======== Data to use ========
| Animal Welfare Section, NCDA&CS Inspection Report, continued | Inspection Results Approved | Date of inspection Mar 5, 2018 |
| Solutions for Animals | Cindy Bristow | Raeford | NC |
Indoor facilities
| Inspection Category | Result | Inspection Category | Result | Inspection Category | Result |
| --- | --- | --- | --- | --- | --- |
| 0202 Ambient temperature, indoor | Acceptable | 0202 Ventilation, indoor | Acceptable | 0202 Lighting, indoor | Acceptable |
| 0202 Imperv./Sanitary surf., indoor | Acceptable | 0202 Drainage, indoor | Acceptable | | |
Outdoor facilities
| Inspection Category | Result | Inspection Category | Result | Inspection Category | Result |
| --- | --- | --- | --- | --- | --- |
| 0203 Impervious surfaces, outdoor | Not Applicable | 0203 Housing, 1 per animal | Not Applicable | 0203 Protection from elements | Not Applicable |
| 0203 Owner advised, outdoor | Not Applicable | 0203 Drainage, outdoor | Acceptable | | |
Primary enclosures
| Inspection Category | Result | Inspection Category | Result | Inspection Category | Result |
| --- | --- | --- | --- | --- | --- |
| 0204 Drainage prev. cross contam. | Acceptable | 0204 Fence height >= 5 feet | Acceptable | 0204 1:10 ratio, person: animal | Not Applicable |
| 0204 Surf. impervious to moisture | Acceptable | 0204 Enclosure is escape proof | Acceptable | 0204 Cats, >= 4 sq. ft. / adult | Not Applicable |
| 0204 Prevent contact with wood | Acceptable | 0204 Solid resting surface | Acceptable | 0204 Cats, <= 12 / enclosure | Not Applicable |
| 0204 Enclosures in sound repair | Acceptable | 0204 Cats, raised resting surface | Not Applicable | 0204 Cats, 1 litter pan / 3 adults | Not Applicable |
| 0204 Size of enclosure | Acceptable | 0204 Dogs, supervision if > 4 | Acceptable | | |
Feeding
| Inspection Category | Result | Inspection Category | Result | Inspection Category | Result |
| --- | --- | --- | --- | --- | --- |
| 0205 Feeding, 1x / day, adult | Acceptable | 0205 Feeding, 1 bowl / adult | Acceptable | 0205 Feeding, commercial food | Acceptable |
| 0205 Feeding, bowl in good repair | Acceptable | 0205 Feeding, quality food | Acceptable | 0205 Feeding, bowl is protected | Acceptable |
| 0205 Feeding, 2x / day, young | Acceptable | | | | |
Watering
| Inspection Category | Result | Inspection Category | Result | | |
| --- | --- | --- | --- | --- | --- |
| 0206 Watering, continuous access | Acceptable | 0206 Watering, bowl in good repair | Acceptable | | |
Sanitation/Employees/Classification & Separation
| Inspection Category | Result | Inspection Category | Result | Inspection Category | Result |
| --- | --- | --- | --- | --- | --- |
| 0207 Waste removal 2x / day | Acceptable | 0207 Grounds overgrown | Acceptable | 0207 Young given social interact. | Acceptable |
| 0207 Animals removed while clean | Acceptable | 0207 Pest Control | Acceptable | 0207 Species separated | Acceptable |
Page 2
========
Problem to work on -
Find the string "resting" in the listing and return every line that holds it.

Written answer -
| 0204 Prevent contact with wood | Acceptable | 0204 Solid resting surface | Acceptable | 0204 Cats, <= 12 / enclosure | Not Applicable |
| 0204 Enclosures in sound repair | Acceptable | 0204 Cats, raised resting surface | Not Applicable | 0204 Cats, 1 litter pan / 3 adults | Not Applicable |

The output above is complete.